Copy every item below word for word, changing nothing.

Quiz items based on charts
*****

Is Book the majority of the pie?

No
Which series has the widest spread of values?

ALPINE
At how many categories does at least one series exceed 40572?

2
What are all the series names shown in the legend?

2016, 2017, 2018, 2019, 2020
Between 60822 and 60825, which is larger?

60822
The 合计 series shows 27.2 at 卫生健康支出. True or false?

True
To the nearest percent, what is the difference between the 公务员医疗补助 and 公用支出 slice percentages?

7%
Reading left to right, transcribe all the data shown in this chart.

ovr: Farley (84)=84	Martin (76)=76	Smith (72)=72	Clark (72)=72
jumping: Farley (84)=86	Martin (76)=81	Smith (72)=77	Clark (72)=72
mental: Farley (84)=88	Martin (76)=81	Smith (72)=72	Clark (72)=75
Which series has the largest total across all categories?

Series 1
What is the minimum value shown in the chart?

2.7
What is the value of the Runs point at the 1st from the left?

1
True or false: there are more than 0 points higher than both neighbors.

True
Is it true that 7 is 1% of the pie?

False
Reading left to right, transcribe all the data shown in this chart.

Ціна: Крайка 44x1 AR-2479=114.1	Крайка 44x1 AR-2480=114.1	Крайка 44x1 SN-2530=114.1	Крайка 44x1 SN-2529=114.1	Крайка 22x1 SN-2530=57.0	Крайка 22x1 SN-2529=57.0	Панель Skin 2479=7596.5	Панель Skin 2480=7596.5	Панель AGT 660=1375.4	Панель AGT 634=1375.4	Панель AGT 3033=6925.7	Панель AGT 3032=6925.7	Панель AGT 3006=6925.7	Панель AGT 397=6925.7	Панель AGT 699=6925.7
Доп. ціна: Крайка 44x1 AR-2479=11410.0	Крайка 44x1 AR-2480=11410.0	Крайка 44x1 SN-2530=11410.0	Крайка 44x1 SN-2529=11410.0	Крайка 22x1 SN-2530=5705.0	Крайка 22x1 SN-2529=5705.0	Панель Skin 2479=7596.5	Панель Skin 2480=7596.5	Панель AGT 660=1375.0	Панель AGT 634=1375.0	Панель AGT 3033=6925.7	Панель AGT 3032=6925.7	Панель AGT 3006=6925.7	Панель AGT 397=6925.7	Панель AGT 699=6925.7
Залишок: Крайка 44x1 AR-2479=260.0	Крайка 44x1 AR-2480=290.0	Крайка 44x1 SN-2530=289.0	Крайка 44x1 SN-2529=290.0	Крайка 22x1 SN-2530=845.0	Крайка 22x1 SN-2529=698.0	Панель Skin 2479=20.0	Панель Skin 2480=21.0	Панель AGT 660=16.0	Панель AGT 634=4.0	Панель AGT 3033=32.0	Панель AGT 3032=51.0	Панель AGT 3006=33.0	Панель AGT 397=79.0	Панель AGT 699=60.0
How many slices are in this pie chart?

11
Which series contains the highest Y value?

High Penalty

*****

**WRITTEN ANSWER:**
Is Book the majority of the pie?

No
Which series has the widest spread of values?

ALPINE
At how many categories does at least one series exceed 40572?

2
What are all the series names shown in the legend?

2016, 2017, 2018, 2019, 2020
Between 60822 and 60825, which is larger?

60822
The 合计 series shows 27.2 at 卫生健康支出. True or false?

True
To the nearest percent, what is the difference between the 公务员医疗补助 and 公用支出 slice percentages?

7%
Reading left to right, transcribe all the data shown in this chart.

ovr: Farley (84)=84	Martin (76)=76	Smith (72)=72	Clark (72)=72
jumping: Farley (84)=86	Martin (76)=81	Smith (72)=77	Clark (72)=72
mental: Farley (84)=88	Martin (76)=81	Smith (72)=72	Clark (72)=75
Which series has the largest total across all categories?

Series 1
What is the minimum value shown in the chart?

2.7
What is the value of the Runs point at the 1st from the left?

1
True or false: there are more than 0 points higher than both neighbors.

True
Is it true that 7 is 1% of the pie?

False
Reading left to right, transcribe all the data shown in this chart.

Ціна: Крайка 44x1 AR-2479=114.1	Крайка 44x1 AR-2480=114.1	Крайка 44x1 SN-2530=114.1	Крайка 44x1 SN-2529=114.1	Крайка 22x1 SN-2530=57.0	Крайка 22x1 SN-2529=57.0	Панель Skin 2479=7596.5	Панель Skin 2480=7596.5	Панель AGT 660=1375.4	Панель AGT 634=1375.4	Панель AGT 3033=6925.7	Панель AGT 3032=6925.7	Панель AGT 3006=6925.7	Панель AGT 397=6925.7	Панель AGT 699=6925.7
Доп. ціна: Крайка 44x1 AR-2479=11410.0	Крайка 44x1 AR-2480=11410.0	Крайка 44x1 SN-2530=11410.0	Крайка 44x1 SN-2529=11410.0	Крайка 22x1 SN-2530=5705.0	Крайка 22x1 SN-2529=5705.0	Панель Skin 2479=7596.5	Панель Skin 2480=7596.5	Панель AGT 660=1375.0	Панель AGT 634=1375.0	Панель AGT 3033=6925.7	Панель AGT 3032=6925.7	Панель AGT 3006=6925.7	Панель AGT 397=6925.7	Панель AGT 699=6925.7
Залишок: Крайка 44x1 AR-2479=260.0	Крайка 44x1 AR-2480=290.0	Крайка 44x1 SN-2530=289.0	Крайка 44x1 SN-2529=290.0	Крайка 22x1 SN-2530=845.0	Крайка 22x1 SN-2529=698.0	Панель Skin 2479=20.0	Панель Skin 2480=21.0	Панель AGT 660=16.0	Панель AGT 634=4.0	Панель AGT 3033=32.0	Панель AGT 3032=51.0	Панель AGT 3006=33.0	Панель AGT 397=79.0	Панель AGT 699=60.0
How many slices are in this pie chart?

11
Which series contains the highest Y value?

High Penalty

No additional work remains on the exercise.